▶ **INPUT**
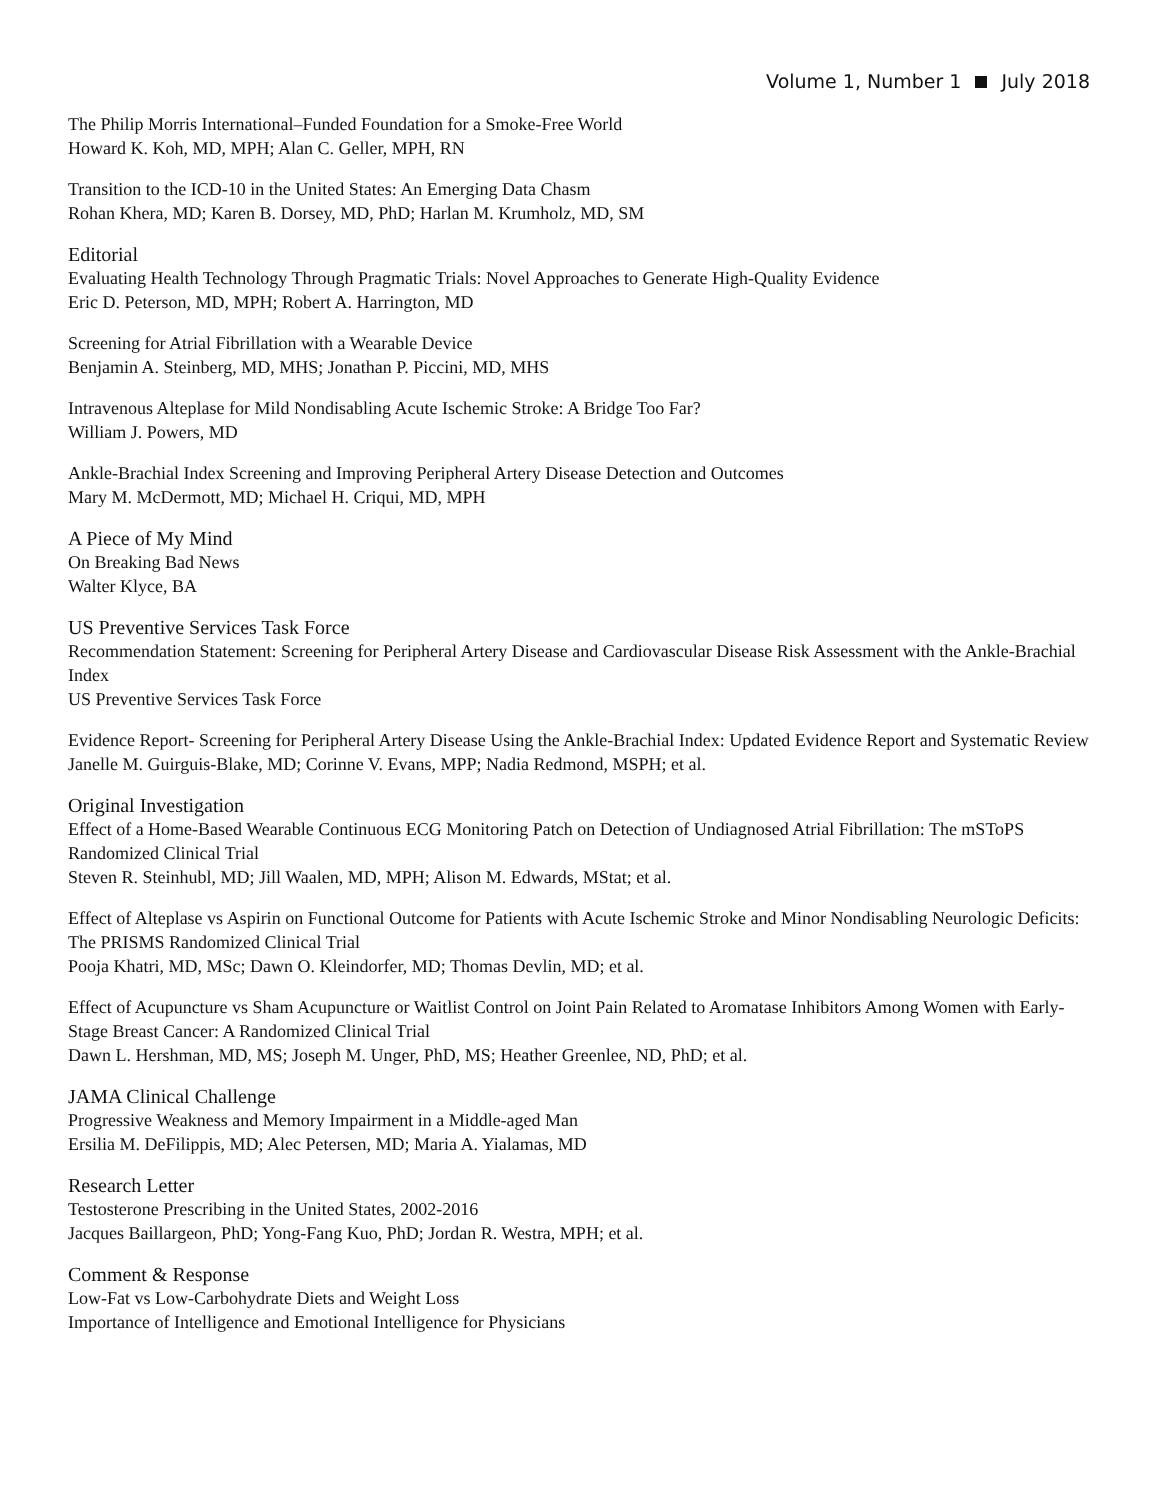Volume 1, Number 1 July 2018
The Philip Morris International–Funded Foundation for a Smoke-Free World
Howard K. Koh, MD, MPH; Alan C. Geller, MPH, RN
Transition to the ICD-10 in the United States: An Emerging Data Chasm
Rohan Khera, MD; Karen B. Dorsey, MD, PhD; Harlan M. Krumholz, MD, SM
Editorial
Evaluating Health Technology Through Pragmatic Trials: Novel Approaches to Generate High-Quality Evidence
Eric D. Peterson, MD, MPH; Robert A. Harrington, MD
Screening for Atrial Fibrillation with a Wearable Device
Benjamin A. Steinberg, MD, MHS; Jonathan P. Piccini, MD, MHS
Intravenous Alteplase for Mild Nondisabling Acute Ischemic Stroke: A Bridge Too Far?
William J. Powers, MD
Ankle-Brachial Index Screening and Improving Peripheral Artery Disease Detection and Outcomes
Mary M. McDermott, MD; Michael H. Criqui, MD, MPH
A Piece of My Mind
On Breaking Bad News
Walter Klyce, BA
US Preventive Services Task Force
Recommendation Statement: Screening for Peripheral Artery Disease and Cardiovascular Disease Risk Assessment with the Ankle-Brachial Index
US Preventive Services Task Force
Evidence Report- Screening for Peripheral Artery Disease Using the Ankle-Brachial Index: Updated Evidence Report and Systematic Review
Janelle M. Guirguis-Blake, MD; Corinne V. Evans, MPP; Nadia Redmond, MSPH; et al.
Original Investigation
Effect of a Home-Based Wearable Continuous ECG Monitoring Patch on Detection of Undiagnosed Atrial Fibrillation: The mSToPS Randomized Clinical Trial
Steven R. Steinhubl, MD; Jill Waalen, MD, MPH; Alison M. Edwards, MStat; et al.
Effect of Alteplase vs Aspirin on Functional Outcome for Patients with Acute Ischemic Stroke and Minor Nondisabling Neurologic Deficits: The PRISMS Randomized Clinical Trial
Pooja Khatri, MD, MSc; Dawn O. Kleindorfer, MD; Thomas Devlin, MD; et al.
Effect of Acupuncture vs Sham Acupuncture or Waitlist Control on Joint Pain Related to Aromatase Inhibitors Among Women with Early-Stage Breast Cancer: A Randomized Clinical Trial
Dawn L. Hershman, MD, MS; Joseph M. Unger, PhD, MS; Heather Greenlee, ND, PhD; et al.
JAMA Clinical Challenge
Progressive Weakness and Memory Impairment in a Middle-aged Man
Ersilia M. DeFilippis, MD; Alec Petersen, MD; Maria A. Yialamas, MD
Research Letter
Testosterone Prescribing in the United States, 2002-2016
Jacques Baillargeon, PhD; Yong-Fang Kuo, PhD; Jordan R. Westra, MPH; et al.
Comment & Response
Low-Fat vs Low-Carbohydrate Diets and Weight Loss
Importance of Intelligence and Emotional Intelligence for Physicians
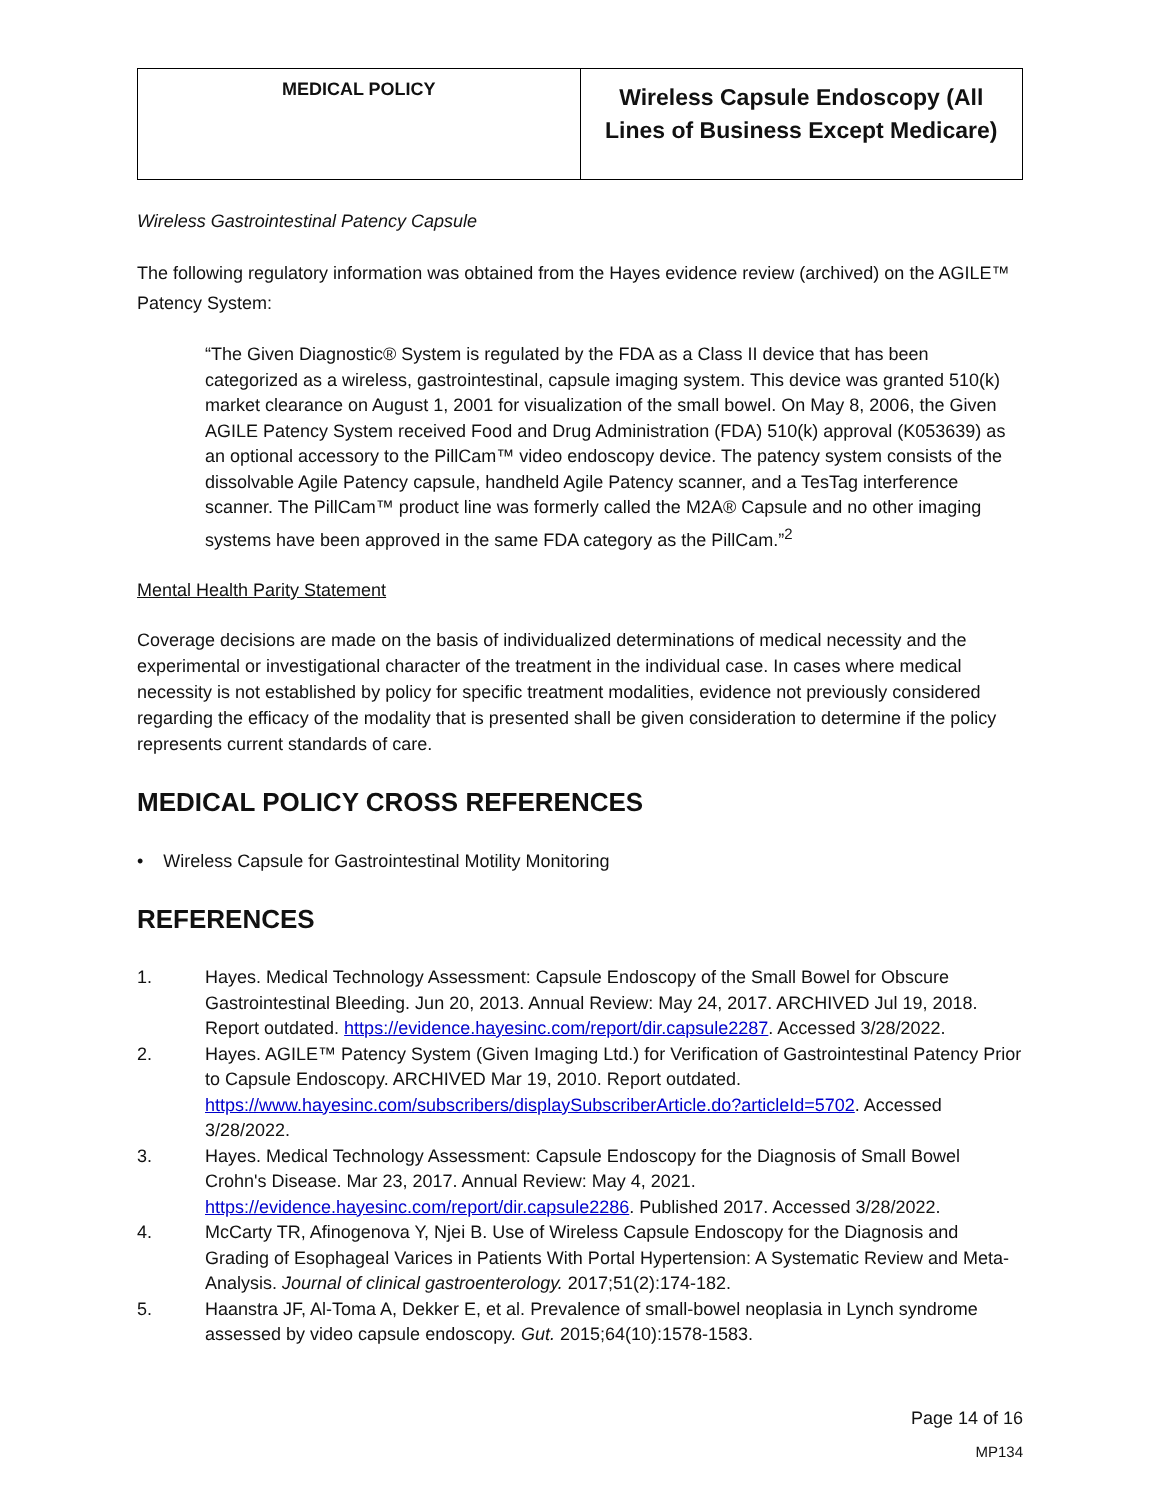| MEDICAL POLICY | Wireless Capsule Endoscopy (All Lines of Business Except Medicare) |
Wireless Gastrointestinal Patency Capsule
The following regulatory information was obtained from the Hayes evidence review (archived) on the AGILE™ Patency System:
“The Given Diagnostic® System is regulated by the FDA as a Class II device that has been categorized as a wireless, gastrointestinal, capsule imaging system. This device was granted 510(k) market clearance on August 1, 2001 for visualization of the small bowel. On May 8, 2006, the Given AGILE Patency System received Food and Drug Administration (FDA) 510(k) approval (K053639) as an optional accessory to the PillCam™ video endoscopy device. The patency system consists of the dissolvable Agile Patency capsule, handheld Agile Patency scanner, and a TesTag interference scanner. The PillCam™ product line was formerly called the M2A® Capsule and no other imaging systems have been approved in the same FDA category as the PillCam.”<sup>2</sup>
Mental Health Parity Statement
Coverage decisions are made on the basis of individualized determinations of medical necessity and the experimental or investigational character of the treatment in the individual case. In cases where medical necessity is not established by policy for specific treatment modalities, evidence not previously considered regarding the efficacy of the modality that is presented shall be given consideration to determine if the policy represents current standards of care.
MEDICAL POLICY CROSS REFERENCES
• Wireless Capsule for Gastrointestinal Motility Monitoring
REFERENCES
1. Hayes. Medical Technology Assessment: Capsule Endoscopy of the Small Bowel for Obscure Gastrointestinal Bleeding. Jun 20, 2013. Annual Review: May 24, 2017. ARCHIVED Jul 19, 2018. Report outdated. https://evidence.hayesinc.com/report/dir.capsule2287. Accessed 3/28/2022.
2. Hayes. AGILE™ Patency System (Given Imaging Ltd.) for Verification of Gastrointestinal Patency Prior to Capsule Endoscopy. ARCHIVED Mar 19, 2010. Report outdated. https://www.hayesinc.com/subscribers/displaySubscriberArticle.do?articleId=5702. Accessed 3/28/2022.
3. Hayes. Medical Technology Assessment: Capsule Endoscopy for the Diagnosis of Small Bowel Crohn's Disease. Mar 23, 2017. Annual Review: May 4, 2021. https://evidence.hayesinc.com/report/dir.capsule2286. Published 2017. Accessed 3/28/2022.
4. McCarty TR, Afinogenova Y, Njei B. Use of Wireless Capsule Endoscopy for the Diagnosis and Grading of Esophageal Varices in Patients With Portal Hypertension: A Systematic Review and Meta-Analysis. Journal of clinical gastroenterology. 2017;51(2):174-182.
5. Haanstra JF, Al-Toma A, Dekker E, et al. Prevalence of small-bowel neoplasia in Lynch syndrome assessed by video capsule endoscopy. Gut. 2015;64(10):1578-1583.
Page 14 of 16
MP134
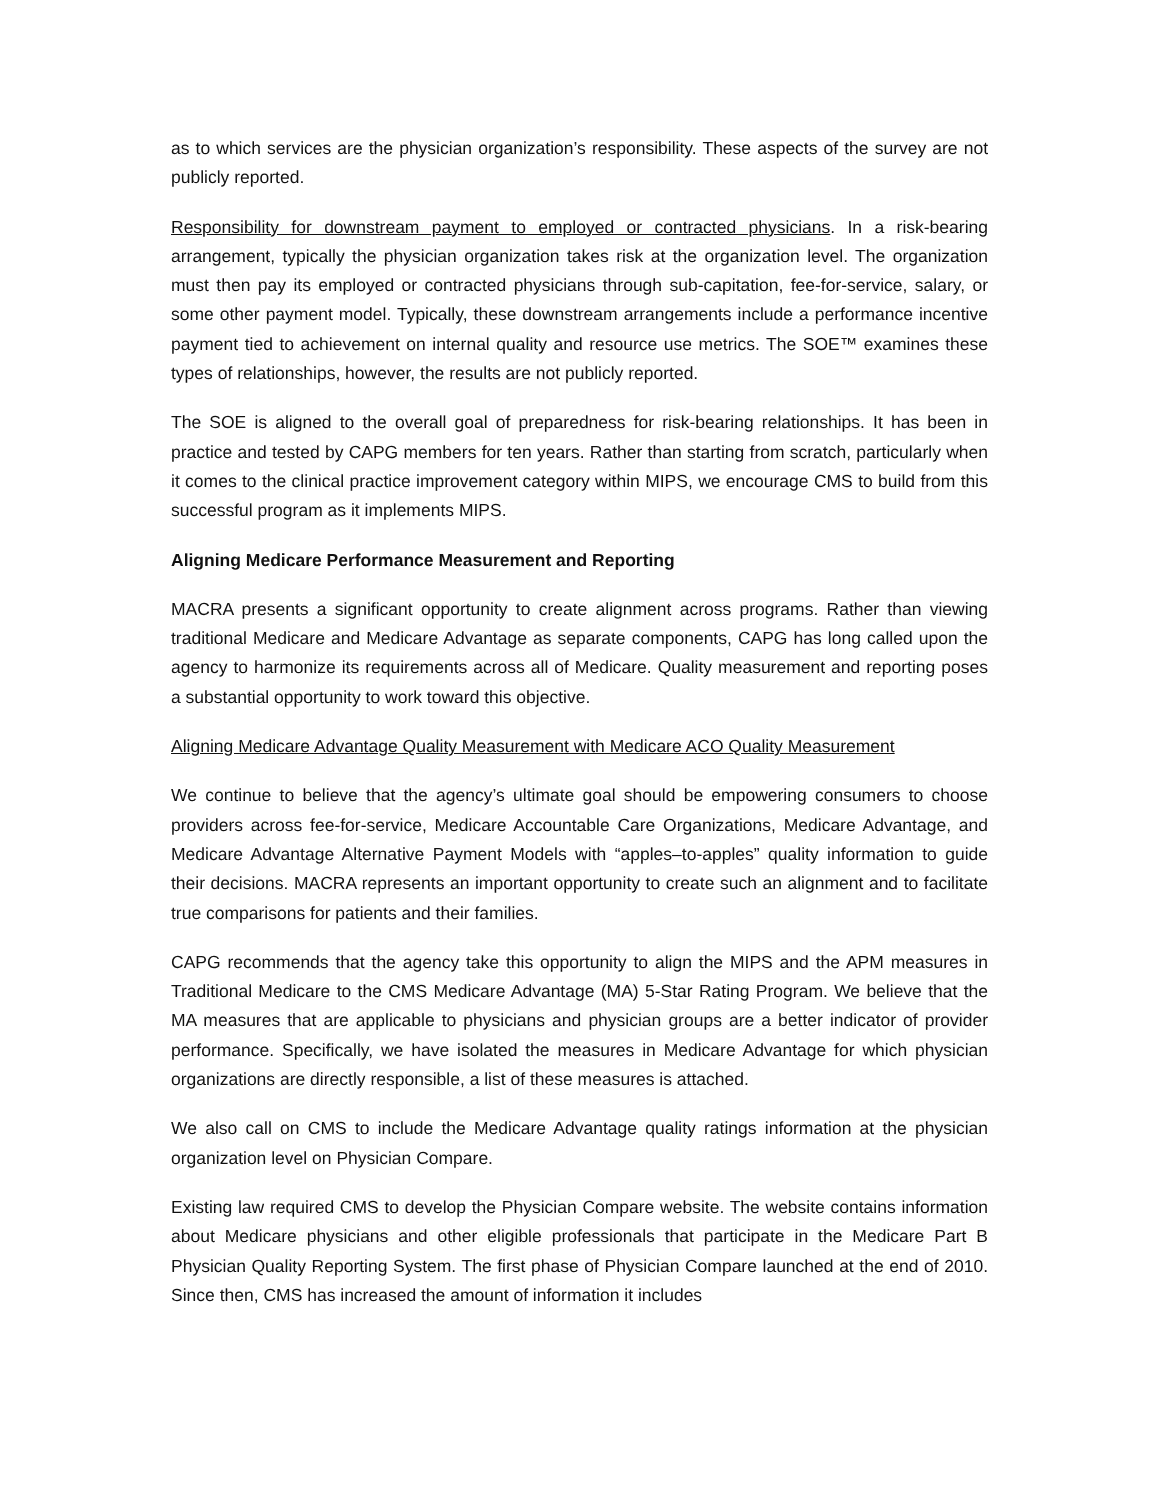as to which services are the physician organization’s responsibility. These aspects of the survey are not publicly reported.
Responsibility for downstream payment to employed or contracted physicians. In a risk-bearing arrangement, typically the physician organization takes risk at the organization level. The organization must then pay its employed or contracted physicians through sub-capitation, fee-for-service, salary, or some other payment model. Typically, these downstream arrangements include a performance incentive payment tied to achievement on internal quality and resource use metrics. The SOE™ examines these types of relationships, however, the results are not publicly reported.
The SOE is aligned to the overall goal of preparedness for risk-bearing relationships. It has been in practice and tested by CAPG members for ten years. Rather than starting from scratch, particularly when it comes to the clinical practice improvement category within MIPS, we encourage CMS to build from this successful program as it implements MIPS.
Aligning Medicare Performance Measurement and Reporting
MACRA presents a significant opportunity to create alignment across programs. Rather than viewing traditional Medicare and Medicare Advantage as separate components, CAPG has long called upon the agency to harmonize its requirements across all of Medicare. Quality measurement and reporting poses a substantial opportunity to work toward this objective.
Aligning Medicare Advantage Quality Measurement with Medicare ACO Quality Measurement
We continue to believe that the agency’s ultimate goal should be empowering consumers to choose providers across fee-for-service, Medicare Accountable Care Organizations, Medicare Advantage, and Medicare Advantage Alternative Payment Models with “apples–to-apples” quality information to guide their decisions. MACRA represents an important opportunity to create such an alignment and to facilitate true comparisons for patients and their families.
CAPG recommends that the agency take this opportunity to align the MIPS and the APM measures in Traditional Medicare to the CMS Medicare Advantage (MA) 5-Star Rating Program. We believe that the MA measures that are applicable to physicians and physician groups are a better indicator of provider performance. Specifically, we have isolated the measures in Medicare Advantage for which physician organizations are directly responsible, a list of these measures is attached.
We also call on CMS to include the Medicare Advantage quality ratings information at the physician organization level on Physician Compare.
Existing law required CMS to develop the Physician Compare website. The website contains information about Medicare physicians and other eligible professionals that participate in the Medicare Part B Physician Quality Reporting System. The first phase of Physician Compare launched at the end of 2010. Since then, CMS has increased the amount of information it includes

▶ **WHAT THE TASK REQUIRES**
Of the entries listed above, reproduce only the lines starting at the line containing "1. Hayes. Medical" and ending at the line containing "4. McCarty TR, Afinogenova". Include both, exactly as they stand.

▶ **ANSWER BOX**
1. Hayes. Medical Technology Assessment: Capsule Endoscopy of the Small Bowel for Obscure Gastrointestinal Bleeding. Jun 20, 2013. Annual Review: May 24, 2017. ARCHIVED Jul 19, 2018. Report outdated. https://evidence.hayesinc.com/report/dir.capsule2287. Accessed 3/28/2022.
2. Hayes. AGILE™ Patency System (Given Imaging Ltd.) for Verification of Gastrointestinal Patency Prior to Capsule Endoscopy. ARCHIVED Mar 19, 2010. Report outdated. https://www.hayesinc.com/subscribers/displaySubscriberArticle.do?articleId=5702. Accessed 3/28/2022.
3. Hayes. Medical Technology Assessment: Capsule Endoscopy for the Diagnosis of Small Bowel Crohn's Disease. Mar 23, 2017. Annual Review: May 4, 2021. https://evidence.hayesinc.com/report/dir.capsule2286. Published 2017. Accessed 3/28/2022.
4. McCarty TR, Afinogenova Y, Njei B. Use of Wireless Capsule Endoscopy for the Diagnosis and Grading of Esophageal Varices in Patients With Portal Hypertension: A Systematic Review and Meta-Analysis. Journal of clinical gastroenterology. 2017;51(2):174-182.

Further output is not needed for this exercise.